NAM wint in Nederland aardgas uit zo’n 140 kleine gasvelden. Enkele van deze kleine velden liggen nabij Ameland en NAM wint hier al ruim 30 jaar aardgas vanaf en ten noorden van Ameland.
NAM realiseert zich dat de gaswinning bij Ameland onder een kwetsbaar gebied plaatsvindt. NAM geeft daarom de hoogste prioriteit aan zorgvuldige gaswinning en monitoring van eventuele effecten van de gaswinning. Die nauwkeurige monitoring voert NAM uit samen met tientallen externe experts, zoals Deltares en Alterra. Vanzelfsprekend moet aantasting van het gebied door bodemdaling worden voorkomen. Bodemdaling is een geleidelijk proces. Deze wordt met verschillende technieken gemeten, onder andere aan de hand van GPS, landmetingen en waterpassingen.
In het Waddengebied bedraagt deze bodemdaling enkele millimeters per jaar. Deze wordt op een natuurlijke wijze aan het oppervlak gecompenseerd door aanslibbing van zand, dat vanuit de kustzone wordt aangevoerd. In de afgelopen 30 jaar is er volgens onafhankelijke experts geen bodemdaling aan het wadoppervlak bij Ameland geconstateerd.
De “Long Term Subsidence” (LTS) / lange-termijn bodemdaling studies zijn door NAM opgezet om de voorspellingen rond bodemdaling te verbeteren. Deze studies worden gecontroleerd door onafhankelijke experts van TNO en SodM. De LTS-I studie werd beëindigd in 2015. De LTS-II studie is bedoeld om te kijken hoe de bodemdaling rond Ameland zich op langere termijn laat voorspellen. Het LTS-II rapport is begin dit jaar ter beoordeling voorgelegd aan Staatstoezicht op de Mijnen (SodM). SodM is als toezichthouder de organisatie die het rapport beoordeelt.

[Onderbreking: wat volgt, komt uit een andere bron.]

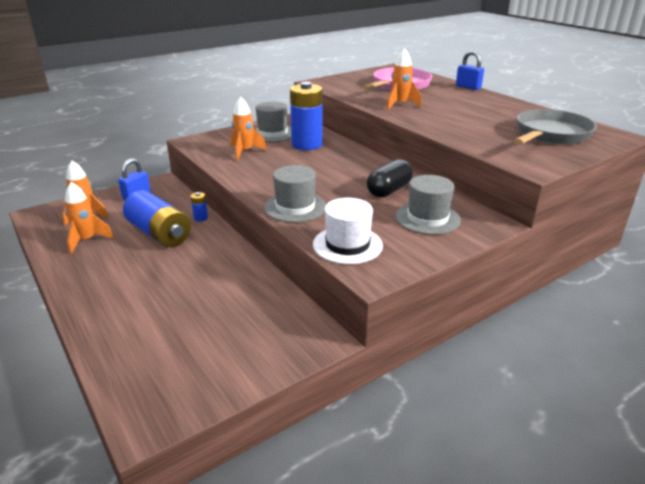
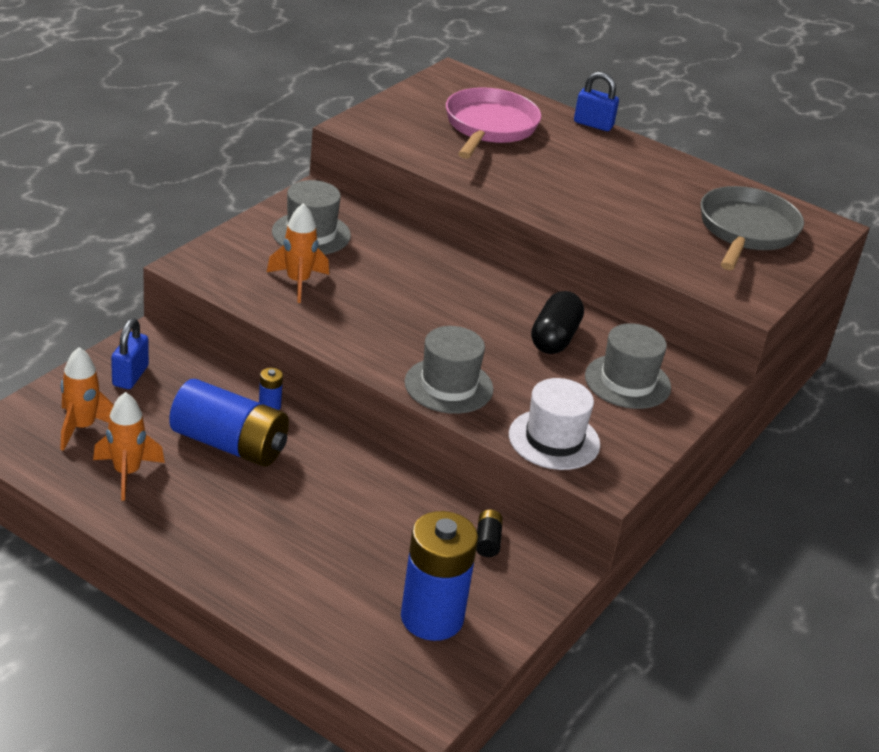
camera: 25 degrees left, 5 degrees up
(281, 312) = (487, 541): none -> black battery
(307, 145) = (383, 255): blue battery -> blue battery (432, 618)
(400, 105) = (518, 180): orange rocket -> none

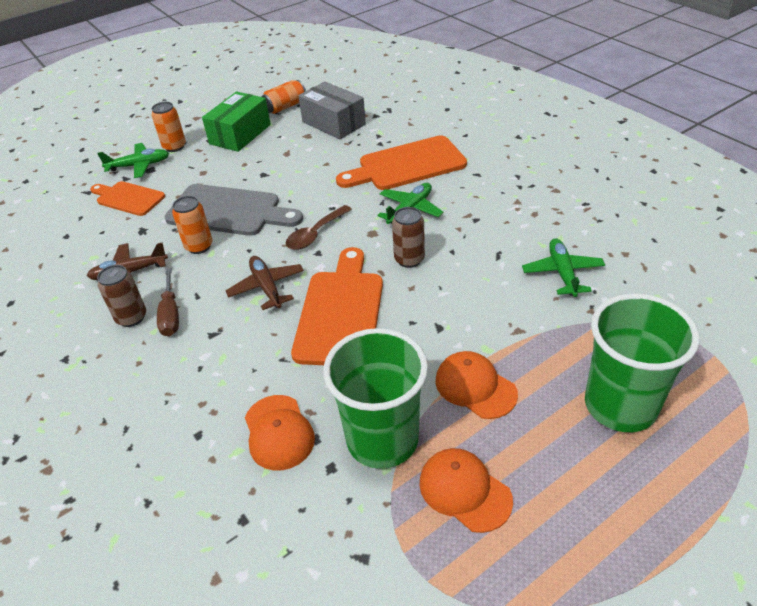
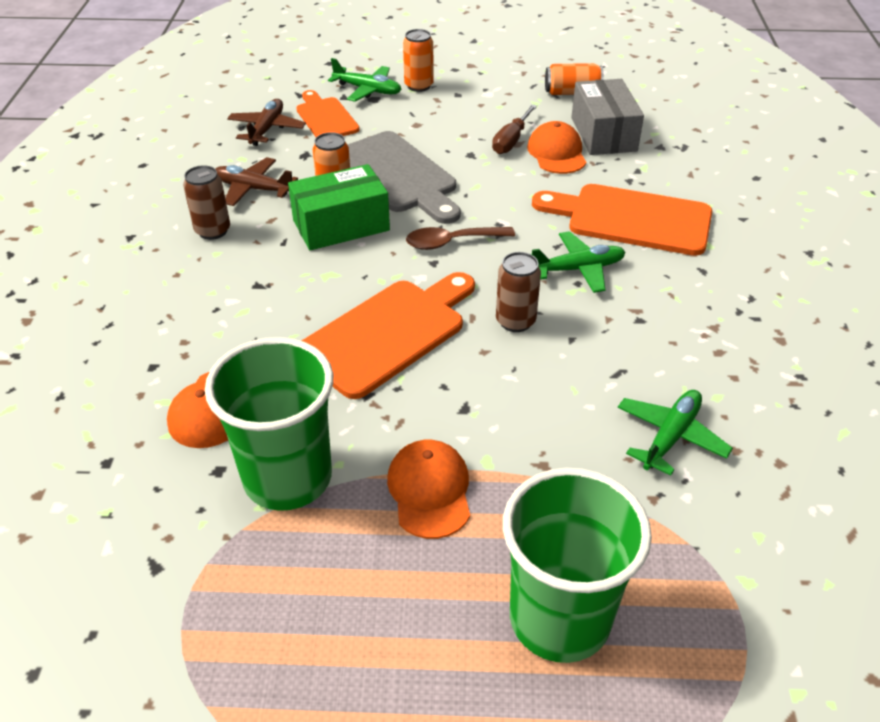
camera: 35 degrees right, 0 degrees up
(171, 314) = (245, 246): brown screwdriver -> brown screwdriver (511, 140)
(240, 134) = (494, 102): green box -> green box (341, 225)
(267, 287) = (349, 269): brown plane -> brown plane (267, 129)
(464, 491) = (303, 579): orange cap -> orange cap (557, 153)

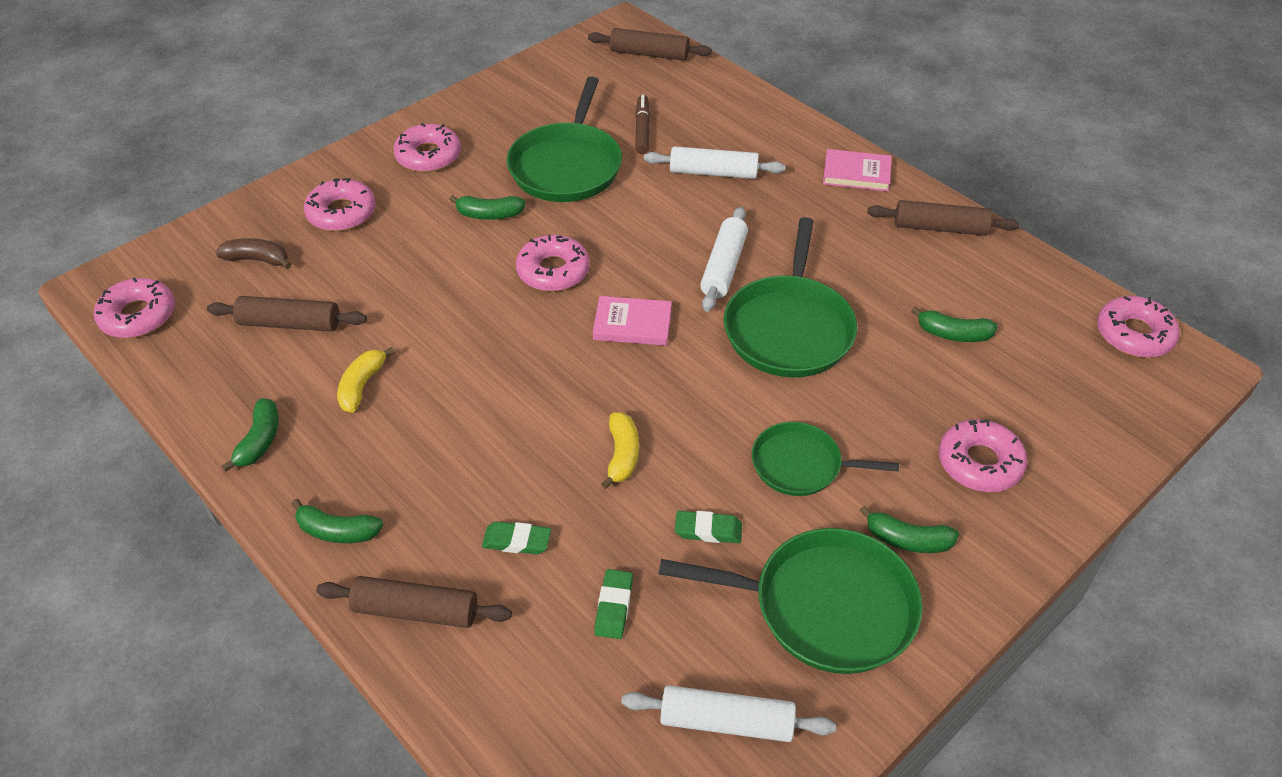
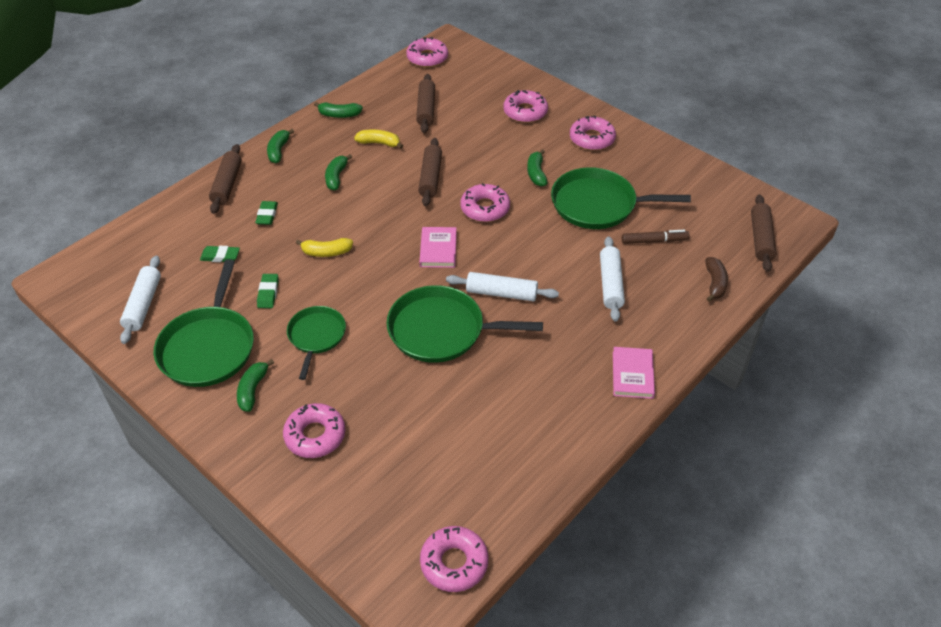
camera: 85 degrees right, 0 degrees up
(257, 260) = (477, 88): brown banana -> brown banana (714, 283)
(940, 228) = (571, 430): brown rolling pin -> brown rolling pin (430, 177)
(953, 334) = (444, 429): green banana -> green banana (336, 177)

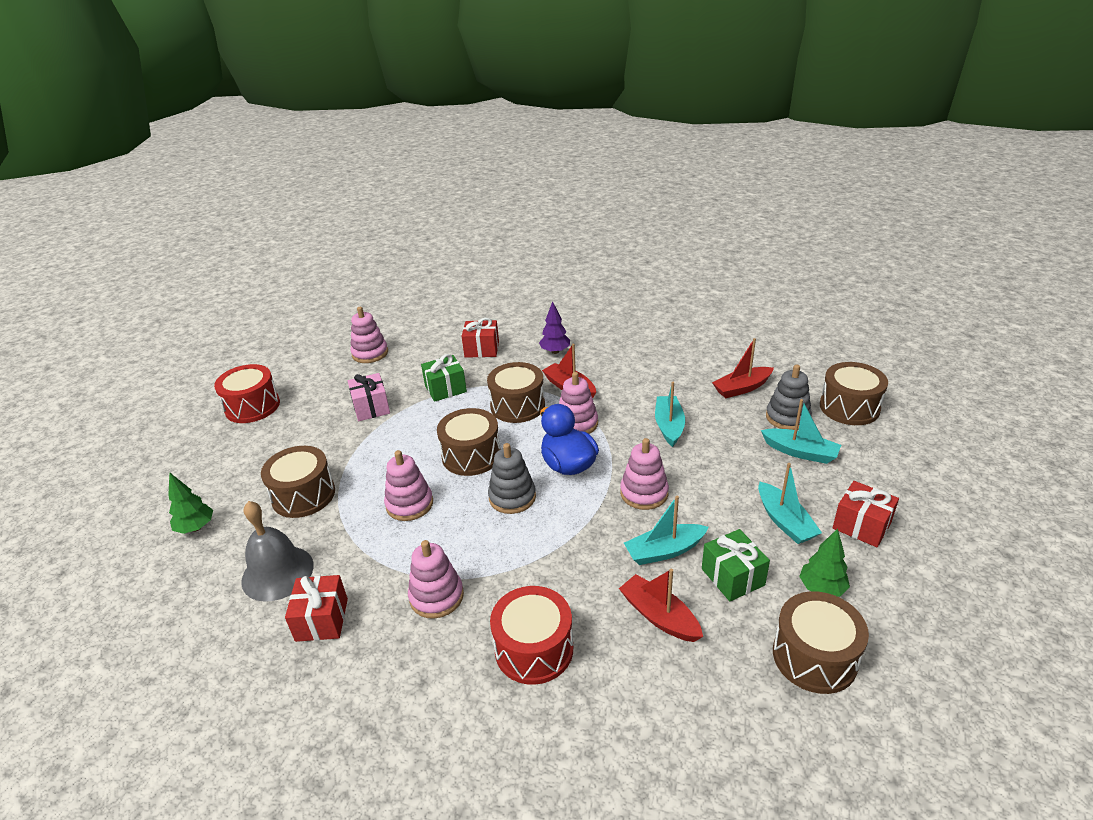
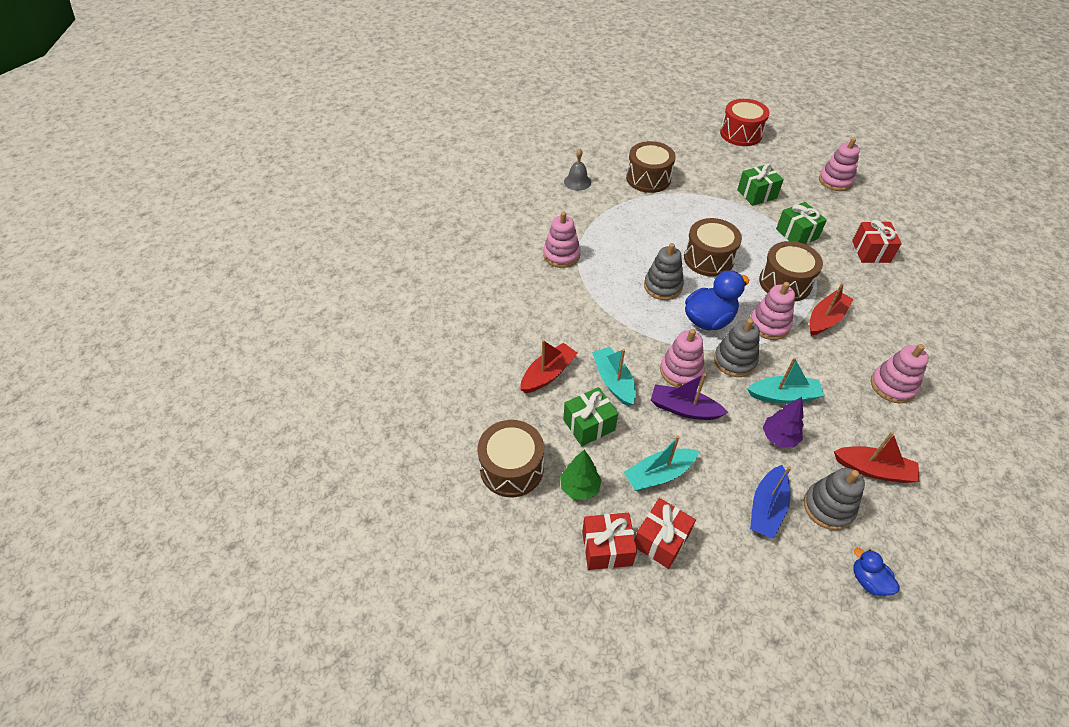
camera: 85 degrees right, 15 degrees up
(196, 528) = (612, 140): green tree -> none
(277, 573) = (577, 182): grey bell -> grey bell, size x0.60
(322, 620) = (541, 207): red gift -> red gift (607, 548)
(371, 407) = (756, 194): pink gift -> green gift
(409, 504) = (646, 231): pink stacking toy -> pink stacking toy (892, 386)
(534, 649) = (519, 306): red drum -> none
(555, 351) = (888, 306): purple tree -> purple tree (779, 437)
(626, 452) = (734, 360): none -> grey stacking toy
(696, 495) = (684, 409): none -> purple boat
(742, 388) = (873, 469): red boat -> red boat turned 135 degrees clockwise
(800, 452) = (767, 508): turquoise boat -> blue boat
(849, 407) = (868, 580): brown drum -> blue duck

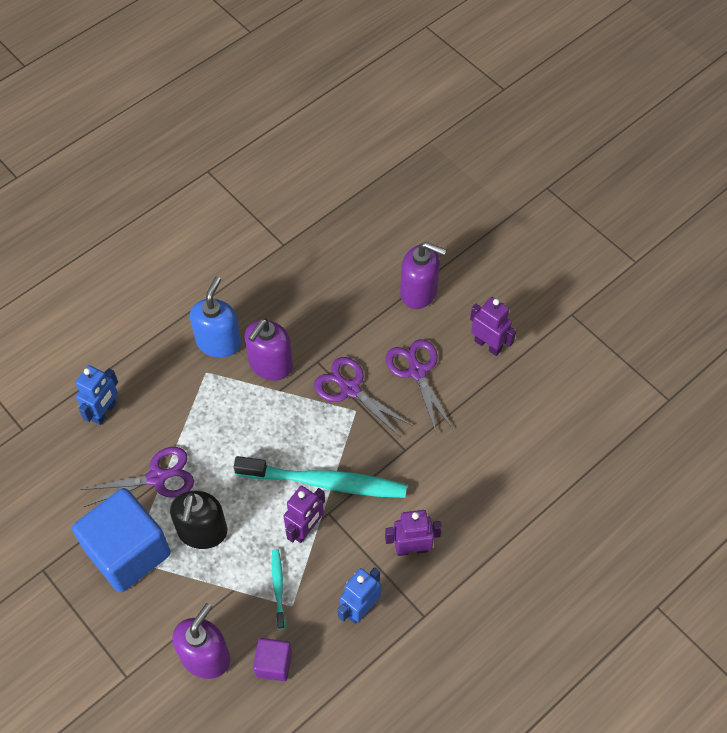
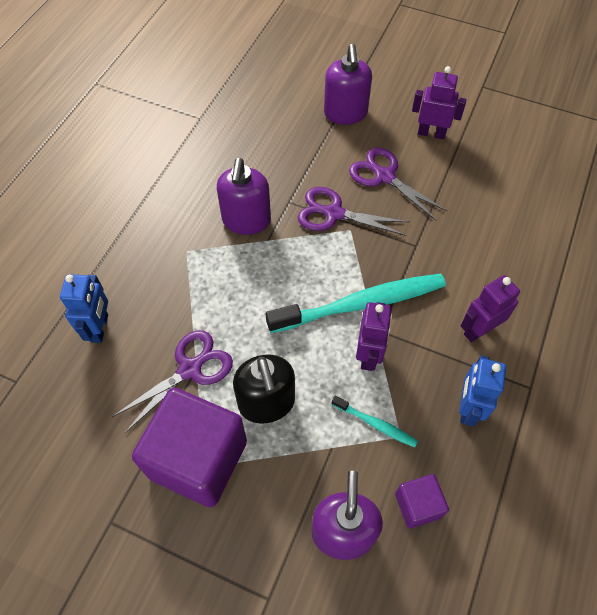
camera: 25 degrees left, 0 degrees up
(128, 552) = (198, 459): blue cube -> purple cube
(218, 342) = (184, 219): blue soap dispenser -> none
(278, 587) = (375, 424): turquoise toothbrush -> turquoise toothbrush turned 150 degrees clockwise
(419, 292) = (345, 113): purple soap dispenser -> purple soap dispenser turned 90 degrees clockwise

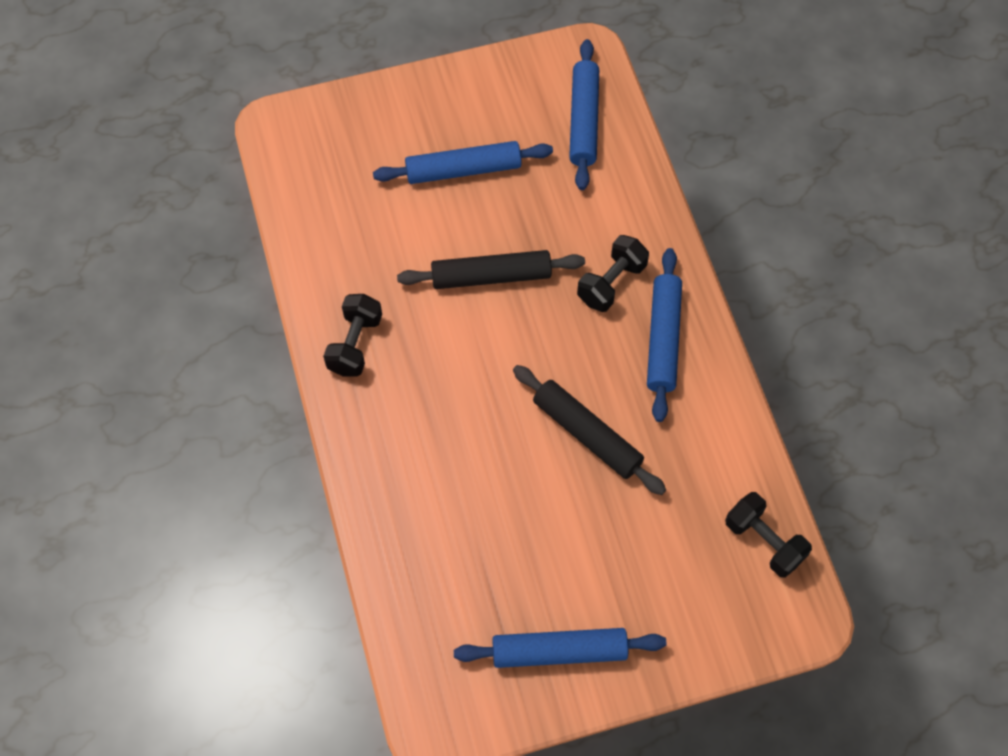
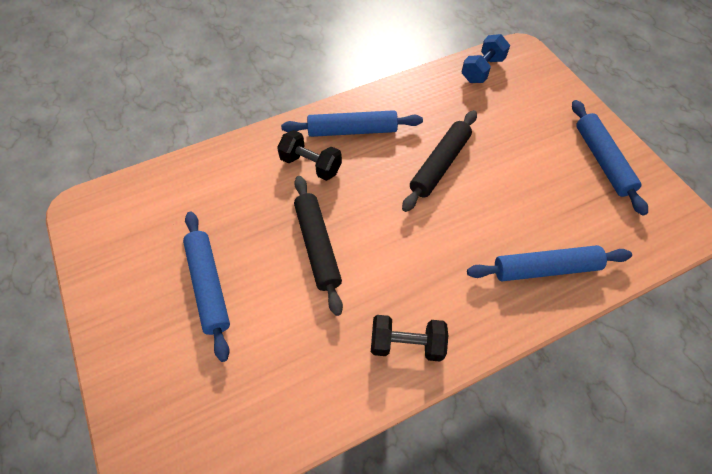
camera: 100 degrees left, 5 degrees down
(584, 120) = (155, 201): blue rolling pin -> blue rolling pin (545, 268)
(764, 541) = (482, 70): black dumbbell -> blue dumbbell

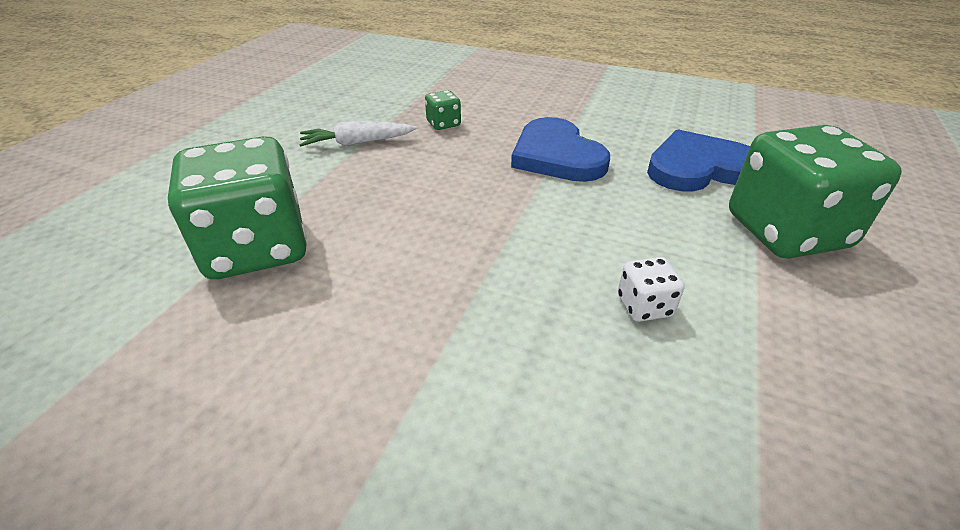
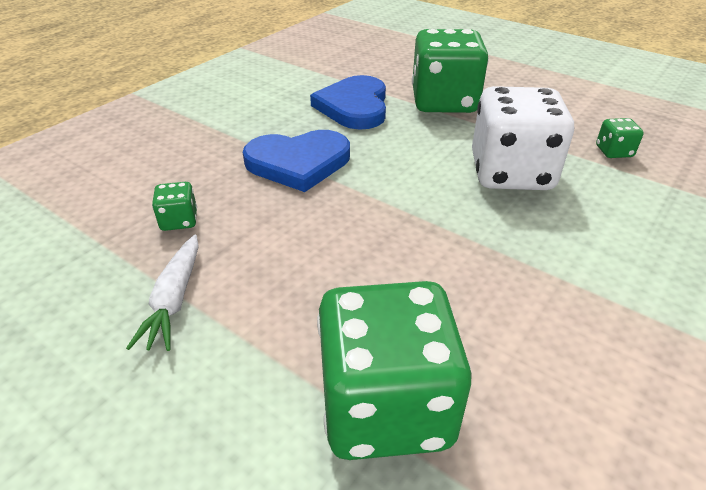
camera: 75 degrees left, 0 degrees up
(644, 306) = (511, 173): white dice -> white dice, size x2.39
(817, 441) = (614, 151): none -> green dice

NAM heeft de brief over de LTS II studie van SodM ontvangen. In deze brief staat beschreven op welke punten de LTS-II studie volgens SodM nog moet worden aangevuld, waartoe SodM NAM een nadere termijn heeft gegund. NAM zal de brief verder bestuderen om goed te begrijpen wat SodM aan aanvullingen van NAM verwacht.
Review door SodM
SodM heeft een review laten uitvoeren door Dr Pietro Teatini van de Universiteit van Padua. Hij concludeert: “Voor de Ameland LTS-II-studie die lange-termijn bodemdaling rond Ameland onderzoekt, is gebruikgemaakt van de alomvattende Ensemble-based Subsidence Interpretation and Prediction (ESIP Methode). De resultaten tonen aan dat de modellen passen met de gemeten bodemdalingsmetingen en dat de modellen de bodemdaling in de toekomst goed en op een statische manier kunnen beschrijven. De studie laat zien dat het NAM-team dit complexe instrument goed kan toepassen. De voornaamste doelen van de bodemdalingsstudie LTS-II zijn gehaald en er is aantoonbaar voortgang gemaakt op het moeilijke terrein van het modelleren van bodemdaling door gaswinning op land.
De resultaten zouden nog kunnen worden verbeterd door onzekerheid rond het verwachte patroon van bodemdaling op land nog verder te verkleinen. De toepassing van ESIP is goed, maar sommige specifieke onderdelen van de methode hebben waarschijnlijk meer aandacht nodig om de methode volledig bruikbaar te maken in de context van een echt gasreservoir. Dit heeft wat mij betreft alleen te maken met het feit dat het LTS II-consortium te weinig tijd had om de documentatie die werd gepubliceerd in januari en maart 2017 volledig te maken.”